Se avessimo un ministro dello Sviluppo economico in carica sarebbe il momento buono per chiedergli come pensa di sostenere la produzione italiana. Perché è inutile parlare di sostegno all'impresa o di manovra economica se è proprio lo Stato italiano a seguire le leggi del libero mercato senza occuparsi delle conseguenze sull'occupazione e l'impresa in Italia. 

Il caso è scoppiato ieri, quando la Coldiretti ha denunciato la concorrenza sleale dello Stato nei suoi confronti durante una manifestazione degli allevatori ovini a Roma prima dell'incontro delle associazioni di categoria con il Ministero delle politiche agricole per rilanciare il settore. 
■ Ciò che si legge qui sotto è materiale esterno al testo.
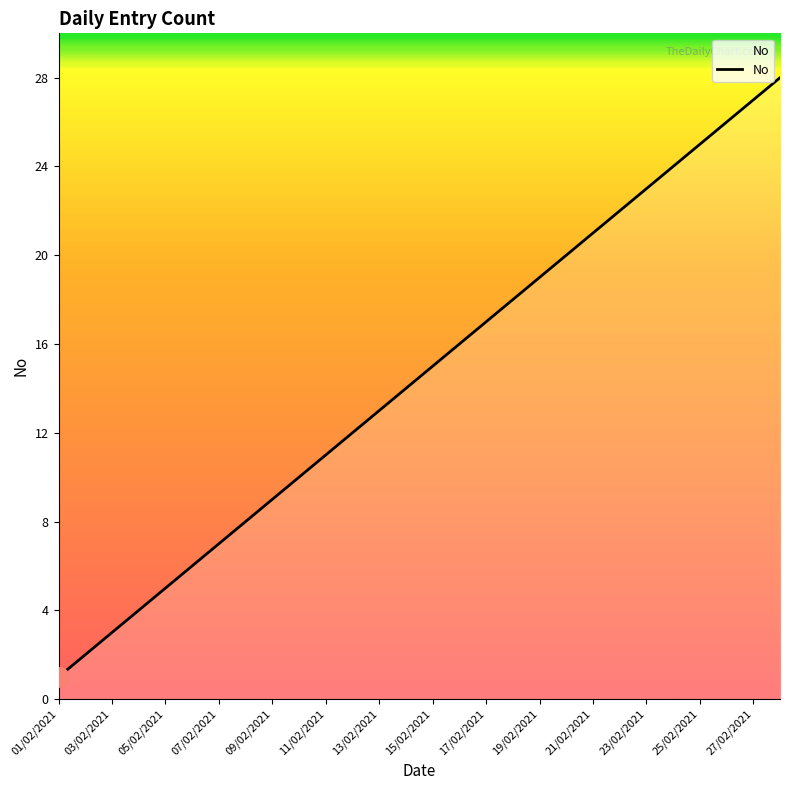

What is the greatest value displayed?

28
Il nemico numero uno della produzione casearia in Italia è il falso made in Italy. Per questo da sempre le associazioni di categoria si battono perché l'etichettatura delle merci sia chiara e controllata e che i nomi dei formaggi non "autentici" siano diversi da quelli originali.
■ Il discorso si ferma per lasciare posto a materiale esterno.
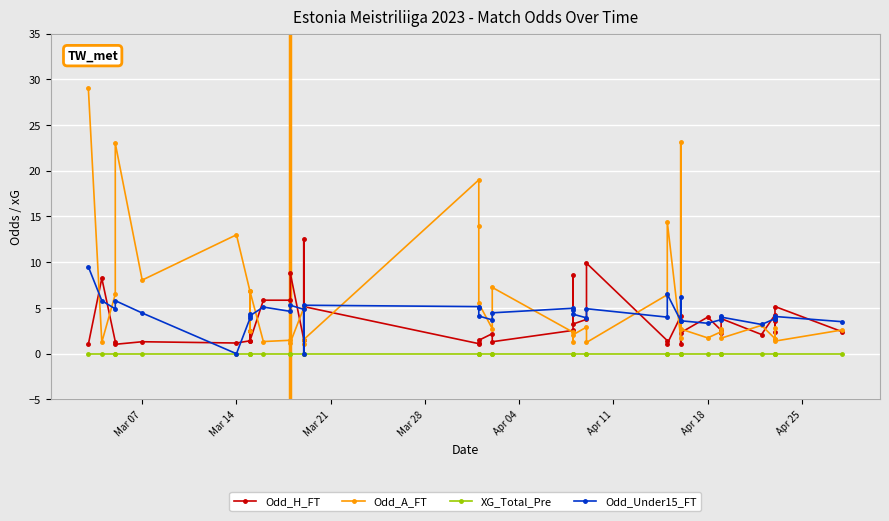

What is the total value across all series at Apr 18?

9.1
La Lactitalia, di cui i principali azionisti sono la romena Rionvest srl e l'italiana Simest spa, produce pecorino, ricotta, mozzarella e altri formaggi tipici del Belpaese a Nizvin, in Romania, con nomi in tutto e per tutto simili a quelli originali ("toscanella", "pecorino" e così via). Uno degli azionisti principali della Lactitalia è dunque lo Stato Italiano, attraverso il ministero dello Sviluppo economico che detiene la Simest, la società pubblica per l'internazionalizzazione, al 76%.

Non c'è dubbio che produrre in Romania sia meno costoso di produrre in Italia, grazie soprattutto al basso prezzo della mano d'opera. Ma che vada a produrre lì una società controllata da un ministero, producendo formaggi di basso costo e qualità a imitazione di quelli italiani da immettere sul mercato internazionale, è piuttosto grave. E lo è anche se la Simest ha il solo scopo di assistere le imprese italiane nelle loro attività all'estero, come si è affrettata a far sapere alla stampa. Marchionne, dopo le varie invettive subite per la delocalizzazione della produzione Fiat, avrà tirato un sospiro di sollievo, non essendo più additabile come l'unico a minare l'occupazione in Italia con i suoi comportamenti da "multinazionale".